How do I calculate if a test like this is statistically significant?
I let people rate how much they like different things on a scale of 1-10. How do I actually tell if people like one thing more than another thing if the sample sizes are different? This is not about any real scientific study, more like a personal test :)
For example, if one thing got voted on 10 times and has an average value of 6.5, and another thing got voted on 6 times and has a 6.1, is the 6.5 thing actually more liked? Or is this small sample size still so random that it could with a high chance go both ways?
I've never done anything like this, if someone could explain it or direct me to the correct key words/links, that would be hugely appreciated :)
I've read up a bit on p-value determination, but I'm not sure what my "null hypothesis" is here actually, numerically.
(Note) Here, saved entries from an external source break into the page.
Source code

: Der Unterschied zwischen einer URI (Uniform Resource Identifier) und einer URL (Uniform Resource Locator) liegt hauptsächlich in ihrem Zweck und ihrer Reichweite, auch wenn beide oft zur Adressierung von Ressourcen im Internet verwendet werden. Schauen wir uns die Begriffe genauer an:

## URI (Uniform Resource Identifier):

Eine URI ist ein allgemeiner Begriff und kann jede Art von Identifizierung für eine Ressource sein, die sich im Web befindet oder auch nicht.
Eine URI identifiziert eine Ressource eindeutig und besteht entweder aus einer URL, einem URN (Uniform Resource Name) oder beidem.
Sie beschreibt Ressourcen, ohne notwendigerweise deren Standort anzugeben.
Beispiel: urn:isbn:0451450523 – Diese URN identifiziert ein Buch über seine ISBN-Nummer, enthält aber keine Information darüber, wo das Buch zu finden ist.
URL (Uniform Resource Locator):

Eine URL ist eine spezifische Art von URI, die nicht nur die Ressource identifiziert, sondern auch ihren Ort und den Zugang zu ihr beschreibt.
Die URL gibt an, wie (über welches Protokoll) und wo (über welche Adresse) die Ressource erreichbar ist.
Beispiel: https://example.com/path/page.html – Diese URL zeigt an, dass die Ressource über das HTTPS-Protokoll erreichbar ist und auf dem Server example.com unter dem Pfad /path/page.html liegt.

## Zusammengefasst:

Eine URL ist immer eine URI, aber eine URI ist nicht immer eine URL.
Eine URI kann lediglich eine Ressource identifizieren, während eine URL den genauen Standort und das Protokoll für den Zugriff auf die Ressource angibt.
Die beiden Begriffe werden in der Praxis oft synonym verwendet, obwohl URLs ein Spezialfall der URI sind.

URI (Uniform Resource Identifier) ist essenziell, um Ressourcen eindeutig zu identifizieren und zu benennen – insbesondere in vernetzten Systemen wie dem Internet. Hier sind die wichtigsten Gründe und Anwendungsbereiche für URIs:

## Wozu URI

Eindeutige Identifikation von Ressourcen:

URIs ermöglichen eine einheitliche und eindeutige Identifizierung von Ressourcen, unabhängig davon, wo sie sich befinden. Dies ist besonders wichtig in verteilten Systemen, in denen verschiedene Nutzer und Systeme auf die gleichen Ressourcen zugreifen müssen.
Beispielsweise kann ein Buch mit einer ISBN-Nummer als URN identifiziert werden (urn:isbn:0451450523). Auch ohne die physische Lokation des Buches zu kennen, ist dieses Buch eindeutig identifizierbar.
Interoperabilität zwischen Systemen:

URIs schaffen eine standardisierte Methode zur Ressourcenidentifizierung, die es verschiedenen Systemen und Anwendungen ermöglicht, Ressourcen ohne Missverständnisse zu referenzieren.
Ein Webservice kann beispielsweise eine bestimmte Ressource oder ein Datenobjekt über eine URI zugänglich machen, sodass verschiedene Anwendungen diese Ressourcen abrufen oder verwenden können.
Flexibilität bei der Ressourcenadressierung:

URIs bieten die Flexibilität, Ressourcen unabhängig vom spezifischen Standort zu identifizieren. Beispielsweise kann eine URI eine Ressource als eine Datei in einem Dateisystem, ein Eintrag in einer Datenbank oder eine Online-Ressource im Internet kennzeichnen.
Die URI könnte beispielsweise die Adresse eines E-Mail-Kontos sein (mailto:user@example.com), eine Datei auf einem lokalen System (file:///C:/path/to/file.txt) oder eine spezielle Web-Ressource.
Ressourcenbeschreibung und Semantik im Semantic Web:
If I'd put it in words I guess my hypothesis would be "this thing is more liked than the other thing", but honestly, it seems like my specific case would be much simpler than all the stuff I'm reading here :D
Your null hypothesis is the thing you're trying to disprove. For example, if I wanted to run a study to asses the effect of adding a certain growth hormone to a cell culture, my null hypothesis would be "there is no effect". In your case, it would be "there is no difference in how much different things are liked". From there, you'd run your study, and do your statistical analysis, for which there are different methods based on the type of data, number of groups your comparing, sample size, etc., and I'm not a statistician so I can't say which methods are best for what you're planning.
When it comes to p-value, to really simplify it, you can think of your p-value as the likelihood your null hypothesis is true. That's not exactly what it means, but it's an easy way to remember it.